PORT TOWNSEND — On the Oprah list of the 55 most anticipated books of the year are titles from Stacey Abrams, Anne Lamott, Joan Didion and Cicely Tyson.
JoAnne Tompkins of Port Townsend is up there, too, with her debut: “What Comes After,” a novel set in a town just like this one, with a slightly different name.
Many years in the making, this is a story of teenagers, kindness, pain, two bereft single parents and, perhaps most of all, second chances.
The title refers to the aftermath — spiritual and physical — of a murder. And though Tompkins’ other career is as a trial lawyer and mediator, this is no crime thriller.
The novel opens with a step inside the minds of Evangeline, who at 16 is pregnant and alone, and Isaac, the middle-aged father of a teen boy who was killed by his classmate.
Events cause these two people to collide. And, like a nighttime walk deep into the forest, their story comes with surprises, soul-searching — and beauty.
By the time the characters walk out into the light, they’ve helped each other find the guts to start again.
In telling this tale, Tompkins said, she sought to create challenging characters, and then to deeply understand them, through all of their hard knocks and mistake making.
“In my prior job as a mediator, I had to hop into other people’s psyches and see the world from their eyes,” she added.
“I worked with an incredible range of people” who had lived through abuse, harassment and tragedy, she added. These adults and teenagers came to her seriously wounded, yet, time after time, she watched them move forward in their lives.
“I never cease to be amazed at what people do survive: these terrible, terrible things are out there, and they survive,” she said — sometimes “incredibly well.”
“What Comes After,” released in hardcover, e-book and audiobook on Penguin Random House in mid-April, sparked an immediate response from around the country.
Readers come to know the characters almost better than they know themselves, one critic writes in a starred Booklist review. Another, in Kirkus Reviews, compares Tompkins to Marilynne Robinson and Anne Tyler in the way she explores the territories of the heart.
“How do you rebound from tragedy?” asks a New York Times headline on Elisabeth Egan’s article. “Begin by welcoming the future” is the answer – which fits.
The book is, after all, about a teenager and a child about to be born.
The interview with Egan — part of last month’s publicity whirlwind — was surprisingly easy, Tompkins said, adding they talked about how “What Comes After” could be a book for older teenagers as well as their folks.
Erica Bauermeister, another Port Townsend writer, interviewed Tompkins last month at the start of her virtual book tour.

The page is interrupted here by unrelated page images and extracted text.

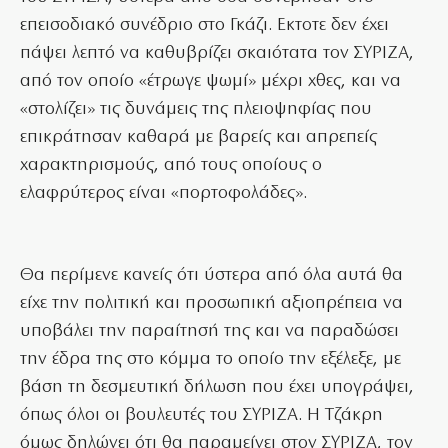
επεισοδιακό συνέδριο στο Γκάζι. Εκτοτε δεν έχει
πάψει λεπτό να καθυβρίζει σκαιότατα τον ΣΥΡΙΖΑ,
από τον οποίο «έτρωγε ψωμί» μέχρι χθες, και να
«στολίζει» τις δυνάμεις της πλειοψηφίας που
επικράτησαν καθαρά με βαρείς και απρεπείς
χαρακτηρισμούς, από τους οποίους ο
ελαφρύτερος είναι «πορτοφολάδες».
Θα περίμενε κανείς ότι ύστερα από όλα αυτά θα
είχε την πολιτική και προσωπική αξιοπρέπεια να
υποβάλει την παραίτησή της και να παραδώσει
την έδρα της στο κόμμα το οποίο την εξέλεξε, με
βάση τη δεσμευτική δήλωση που έχει υπογράψει,
όπως όλοι οι βουλευτές του ΣΥΡΙΖΑ. Η Τζάκρη
όμως δηλώνει ότι θα παραμείνει στον ΣΥΡΙΖΑ, τον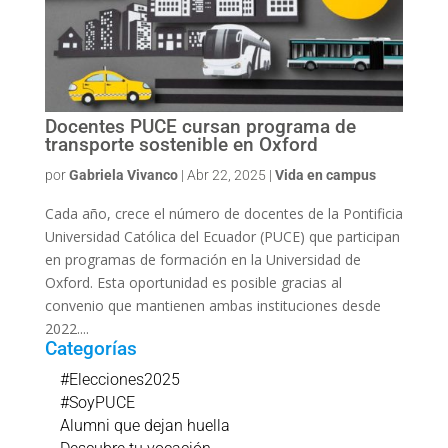
Docentes PUCE cursan programa de
transporte sostenible en Oxford
por
Gabriela Vivanco
|
Abr 22, 2025
|
Vida en campus
Cada año, crece el número de docentes de la Pontificia
Universidad Católica del Ecuador (PUCE) que participan
en programas de formación en la Universidad de
Oxford. Esta oportunidad es posible gracias al
convenio que mantienen ambas instituciones desde
2022....
Categorías
#Elecciones2025
#SoyPUCE
Alumni que dejan huella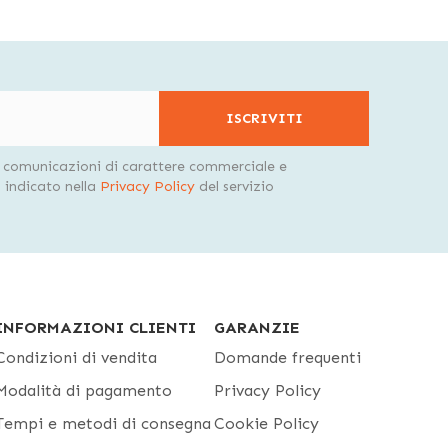
ISCRIVITI
i comunicazioni di carattere commerciale e
indicato nella
Privacy Policy
del servizio
INFORMAZIONI CLIENTI
GARANZIE
Condizioni di vendita
Domande frequenti
Modalità di pagamento
Privacy Policy
Tempi e metodi di consegna
Cookie Policy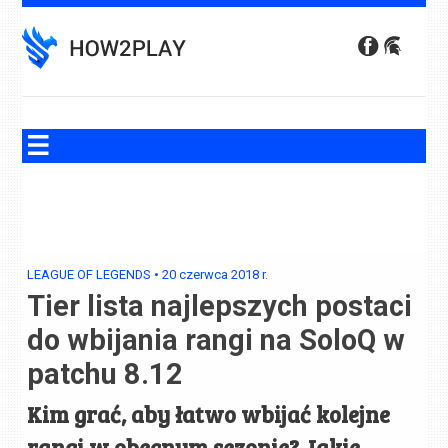
Skip
to
content
LEAGUE OF LEGENDS
•
20 czerwca 2018
r.
Tier lista najlepszych postaci
do wbijania rangi na SoloQ w
patchu 8.12
Kim grać, aby łatwo wbijać kolejne
rangi w obecnym sezonie? Jakie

Afterward, Bauermeister paused to marvel at the novel.
“The thing that strikes me about JoAnne’s writing is that she never goes for the easy, first answer,” she said.

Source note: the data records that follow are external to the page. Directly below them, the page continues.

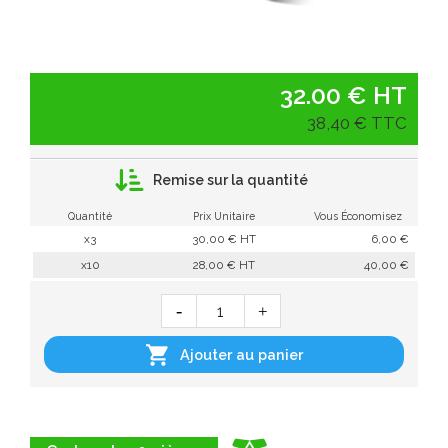
32.00 € HT
38,40 € TTC
Remise sur la quantité
Quantité
Prix Unitaire
Vous Économisez
x3
30,00 € HT
6,00 €
x10
28,00 € HT
40,00 €

Ajouter au panier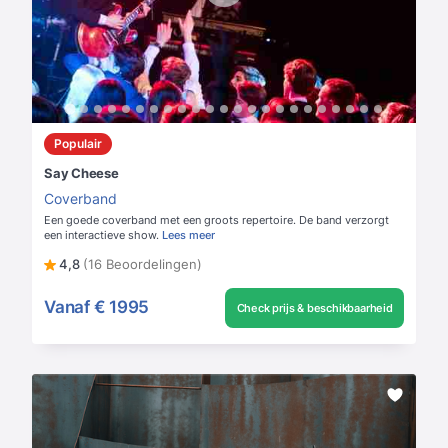
Populair
Say Cheese
Coverband
Een goede coverband met een groots repertoire. De band verzorgt
een interactieve show.
Lees meer
4,8
(16 Beoordelingen)
Vanaf
€ 1995
Check prijs & beschikbaarheid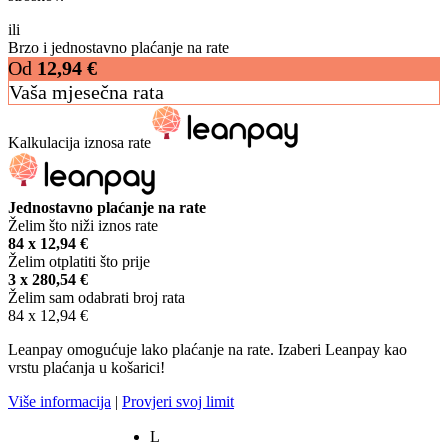
ili
Brzo i jednostavno plaćanje na rate
Od
12,94
€
Vaša mjesečna rata
Kalkulacija iznosa rate
Jednostavno plaćanje na rate
Želim što niži iznos rate
84 x
12,94
€
Želim otplatiti što prije
3 x
280,54
€
Želim sam odabrati broj rata
84 x
12,94
€
Leanpay omogućuje lako plaćanje na rate. Izaberi Leanpay kao
vrstu plaćanja u košarici!
Više informacija
|
Provjeri svoj limit
L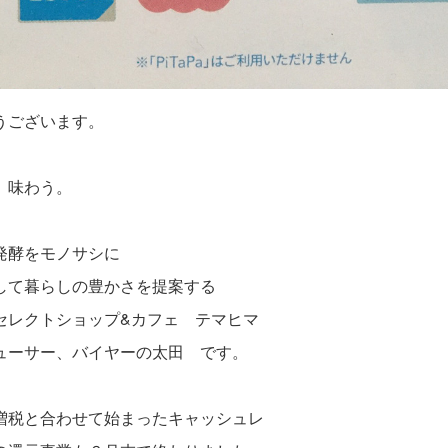
うございます。
、味わう。
発酵をモノサシに
して暮らしの豊かさを提案する
セレクトショップ&カフェ テマヒマ
ューサー、バイヤーの太田 です。
増税と合わせて始まったキャッシュレ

“She always takes her exploration a step further, deeper … I walked away from ‘What Comes After’ feeling better about humanity, which is noteworthy for a book that starts with a murder.”
Bauermeister added that Tompkins is just as curious and willing to dig into a question even when it’s during an interview, on the fly and in front of people.

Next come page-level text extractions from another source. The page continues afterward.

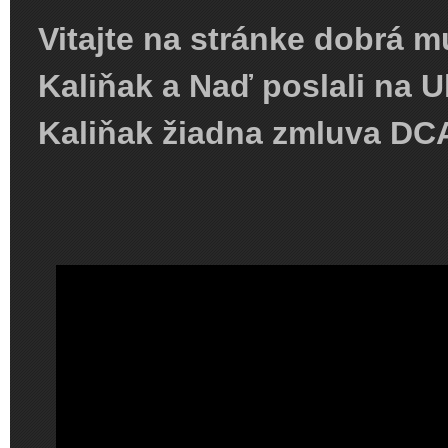
Vitajte na stránke dobrá m
Kaliňak a Naď poslali na U
Kaliňak žiadna zmluva D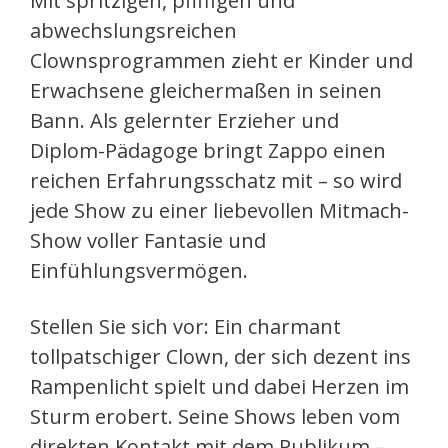
Mit spritzigen, pfiffigen und
abwechslungsreichen
Clownsprogrammen zieht er Kinder und
Erwachsene gleichermaßen in seinen
Bann. Als gelernter Erzieher und
Diplom-Pädagoge bringt Zappo einen
reichen Erfahrungsschatz mit – so wird
jede Show zu einer liebevollen Mitmach-
Show voller Fantasie und
Einfühlungsvermögen.
Stellen Sie sich vor: Ein charmant
tollpatschiger Clown, der sich dezent ins
Rampenlicht spielt und dabei Herzen im
Sturm erobert. Seine Shows leben vom
direkten Kontakt mit dem Publikum –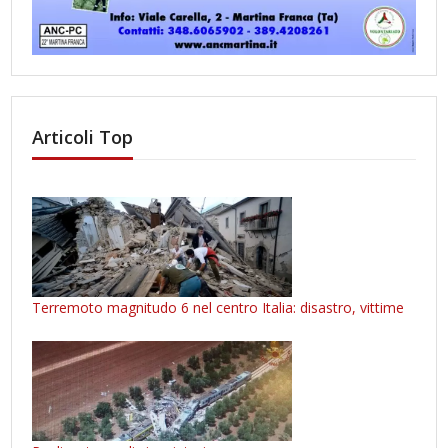
Articoli Top
Terremoto magnitudo 6 nel centro Italia: disastro, vittime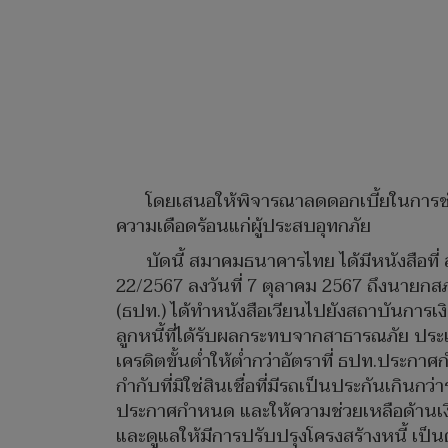
โดยเสนอให้พิจารณาลดดอกเบี้ยในการชำระ
ความเดือดร้อนแก่ผู้ประสบอุทกภัย
บัดนี้ สมาคมธนาคารไทย ได้มีหนังสือที
22/2567 ลงวันที่ 7 ตุลาคม 2567 ถึงนายก
(ธปท.) ได้ทำหนังสือเวียนไปยังสถาบันการเง
ลูกหนี้ที่ได้รับผลกระทบจากสาธารณภัย ปร
เครดิตขั้นต่ำให้ต่ำกว่าอัตราที่ ธปท.ประก
กำกับที่มิใช่สินเชื่อที่มีรถเป็นประกันเกิน
ประกาศกำหนด และให้ความช่วยเหลือด้านเงิน
และดูแลให้มีการปรับปรุงโครงสร้างหนี้ เป็น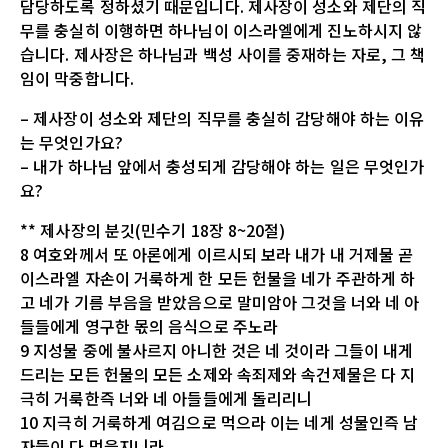
담당하도록 정하셨기 때문입니다. 제사장이 성소와 제단의 직
무를 충실히 이행하면 하나님이 이스라엘에게 진노하시지 않
습니다. 제사장은 하나님과 백성 사이를 중재하는 자로, 그 책
임이 막중합니다.
– 제사장이 성소와 제단의 직무를 충실히 감당해야 하는 이유
는 무엇인가요?
– 내가 하나님 앞에서 충성되게 감당해야 하는 일은 무엇인가
요?
** 제사장의 분깃(민수기 18장 8~20절)
8 여호와께서 또 아론에게 이르시되 보라 내가 내 거제물 곧
이스라엘 자손이 거룩하게 한 모든 헌물을 네가 주관하게 하
고 네가 기름 부음을 받았음으로 말미암아 그것을 너와 네 아
들들에게 영구한 몫의 음식으로 주노라
9 지성물 중에 불사르지 아니한 것은 네 것이라 그들이 내게
드리는 모든 헌물의 모든 소제와 속죄제와 속건제물은 다 지
극히 거룩한즉 너와 네 아들들에게 돌리리니
10 지극히 거룩하게 여김으로 먹으라 이는 네게 성물인즉 남
자들이 다 먹을지니라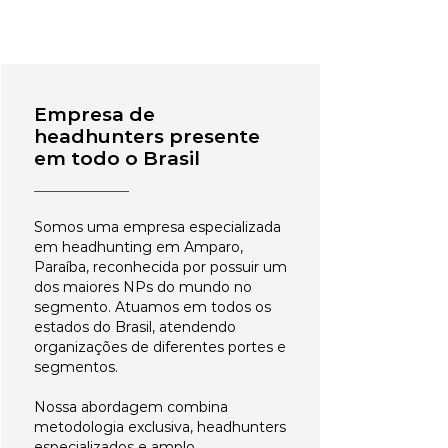
Empresa de
headhunters presente
em todo o Brasil
Somos uma empresa especializada
em headhunting em Amparo,
Paraíba, reconhecida por possuir um
dos maiores NPs do mundo no
segmento. Atuamos em todos os
estados do Brasil, atendendo
organizações de diferentes portes e
segmentos.
Nossa abordagem combina
metodologia exclusiva, headhunters
especializados e amplo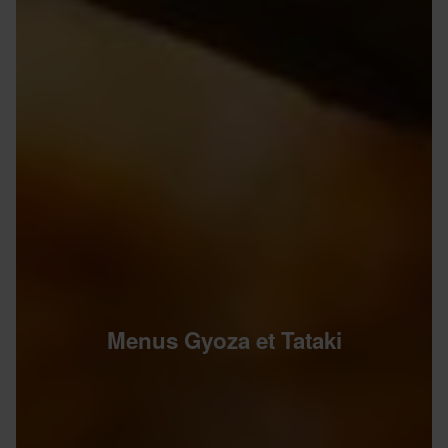
Menus Gyoza et Tataki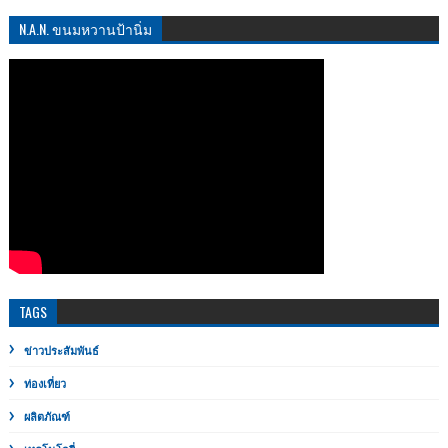
N.A.N. ขนมหวานป้านิ่ม
TAGS
ข่าวประสัมพันธ์
ท่องเที่ยว
ผลิตภัณฑ์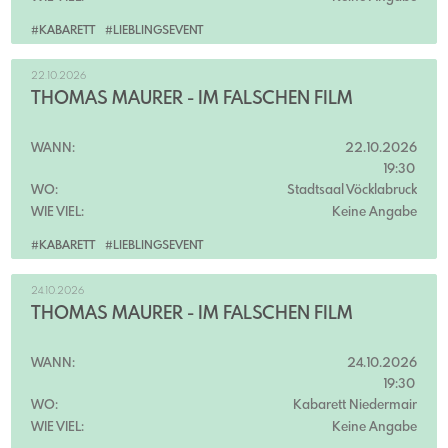
#KABARETT
#LIEBLINGSEVENT
22.10.2026
THOMAS MAURER - IM FALSCHEN FILM
WANN:
22.10.2026
19:30
WO:
Stadtsaal Vöcklabruck
WIE VIEL:
Keine Angabe
#KABARETT
#LIEBLINGSEVENT
24.10.2026
THOMAS MAURER - IM FALSCHEN FILM
WANN:
24.10.2026
19:30
WO:
Kabarett Niedermair
WIE VIEL:
Keine Angabe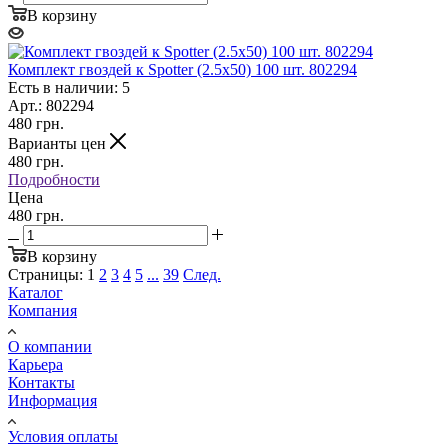
В корзину
Комплект гвоздей к Spotter (2.5x50) 100 шт. 802294
Есть в наличии: 5
Арт.: 802294
480
грн.
Варианты цен
480
грн.
Подробности
Цена
480 грн.
В корзину
Страницы:
1
2
3
4
5
...
39
След.
Каталог
Компания
О компании
Карьера
Контакты
Информация
Условия оплаты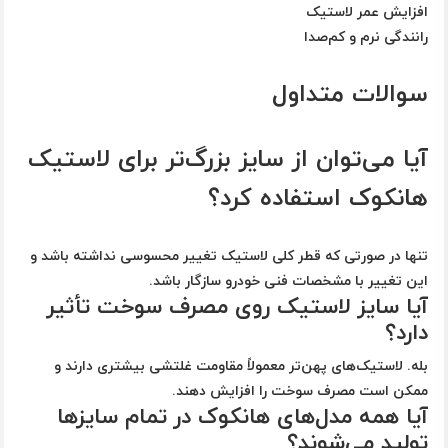
افزایش عمر لاستیک
رانندگی نرم و کم‌صدا
سوالات متداول
آیا می‌توان از سایز بزرگ‌تر برای لاستیک
هانکوک استفاده کرد؟
تنها در صورتی که قطر کلی لاستیک تغییر محسوسی نداشته باشد و
این تغییر با مشخصات فنی خودرو سازگار باشد.
آیا سایز لاستیک روی مصرف سوخت تأثیر
دارد؟
بله. لاستیک‌های پهن‌تر معمولاً مقاومت غلتشی بیشتری دارند و
ممکن است مصرف سوخت را افزایش دهند.
آیا همه مدل‌های هانکوک در تمام سایزها
تولید می‌شوند؟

“That takes skill and self-knowledge, and perhaps years as a mediator,” she said.
“What Comes After” helped Tompkins learn too about the Society of Friends — the Quakers — who figure prominently in the story.
Not a member herself, Tompkins traveled to the Pendle Hill retreat center in Pennsylvania. She recalled having dinner with a group of Quakers and feeling a little bewildered when her table mates stayed silent after she’d made a remark on something. Had she offended them?
It turned out that, no, they were listening and thinking about what she’d just said.
Tompkins is a graduate of Goddard College’s master of fine arts program, where Aimee Liu was one of her advisers. In an article in the “Books Are Our Superpower” journal, Liu writes that “What Comes After” began as Tompkins’ master’s thesis more than four years ago.
“Even then, I had no doubt that this story would go to the moon,” Liu writes.
She went on to give a preliminary list of 20 national publications now hailing the novel as one of the season’s best.
Tompkins has given about a dozen media interviews and completed her virtual book tour for “What Comes After,” and it has been a thrill, even for this woman who calls herself an introvert, happy to be in her home surrounded by woods.
She smiles when adding she can’t get too full of herself, since hers was considered “an April book” by the publishing industry.
Now that it’s May, there’s a whole slew of new titles being talked about.
Which is fine with Tompkins. She has her next novel to work on now.